Venereal Disease Visual History Archive
Venereal disease (VD) was epidemic in the early twentieth century; estimates were that 1/10 people would contract syphilis at some point in their lives and even more would get gonorrhea. In spite of these startling facts, VD remained a taboo topic because of the stigma associated with these diseases. Stereotypes about race, class, and gender along with ideas about morality shaped popular attitudes about these illnesses, which limited public and financial support for public health control programs.
However, in the 1930s, popular attitudes about venereal disease changed dramatically in the United States. Syphilis and gonorrhea became topics that people commonly encountered in their everyday life—in all types of media, at work and school, and in a multitude of public spaces. While Surgeon General Thomas Parran made “stamping out” syphilis his pet project during this time, the cause also had widespread support from Congress, medical and public health professionals, social organizations, the press, and the general public.
The Venereal Disease Visual History Archive is a project to present and make available visual culture materials related to syphilis and gonorrhea from the first half of the twentieth century. Visual materials were a significant part of efforts to control VD because they were engaging and could reach a wide audience. I collected the items included in the archive as research for my dissertation on the campaign to “stamp out” VD in the United States during 1930s and 1940s. These visual sources are scattered among a variety of digital and traditional archives. One purpose of this project is to bring these materials together in one place so researchers, educators, and students can access them easily.
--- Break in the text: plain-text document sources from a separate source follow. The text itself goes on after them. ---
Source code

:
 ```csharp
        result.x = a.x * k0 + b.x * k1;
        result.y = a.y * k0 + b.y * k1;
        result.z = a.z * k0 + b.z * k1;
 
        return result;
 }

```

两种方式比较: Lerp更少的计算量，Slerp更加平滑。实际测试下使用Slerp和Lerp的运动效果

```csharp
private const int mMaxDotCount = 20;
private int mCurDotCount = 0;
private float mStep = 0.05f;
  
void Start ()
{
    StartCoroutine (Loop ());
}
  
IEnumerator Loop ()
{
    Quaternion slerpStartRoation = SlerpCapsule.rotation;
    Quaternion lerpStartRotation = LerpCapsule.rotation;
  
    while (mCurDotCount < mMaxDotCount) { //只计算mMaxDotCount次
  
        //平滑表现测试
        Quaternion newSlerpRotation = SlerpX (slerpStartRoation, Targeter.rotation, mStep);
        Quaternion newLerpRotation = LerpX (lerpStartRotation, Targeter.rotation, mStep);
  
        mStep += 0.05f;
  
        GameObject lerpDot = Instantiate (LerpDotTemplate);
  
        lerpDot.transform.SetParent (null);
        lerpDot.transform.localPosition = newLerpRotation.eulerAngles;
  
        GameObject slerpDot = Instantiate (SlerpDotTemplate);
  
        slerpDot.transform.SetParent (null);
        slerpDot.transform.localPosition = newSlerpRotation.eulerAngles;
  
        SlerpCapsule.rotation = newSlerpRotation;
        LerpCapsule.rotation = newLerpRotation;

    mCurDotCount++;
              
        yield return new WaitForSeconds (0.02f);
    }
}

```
The other purpose of this project is to present some of my own analysis of the themes, iconography, and rhetoric used in the visual materials created for the campaign against venereal disease. While many scholars have focused on campaigns against prostitution in the Progressive Era, VD policies and practices during the World Wars, and the Public Health Service’s Syphilis Study at Tuskegee, the New Deal is often overlooked in the scholarship in spite of the momentum this issue gained in the 1930s. I hope to address how and why VD control became popular in this period. I argue that Parran and others were able to tap into issues that had great salience during the Great Depression and WWII in order to gain widespread support for the expansion of public health venereal disease control programs across the nation.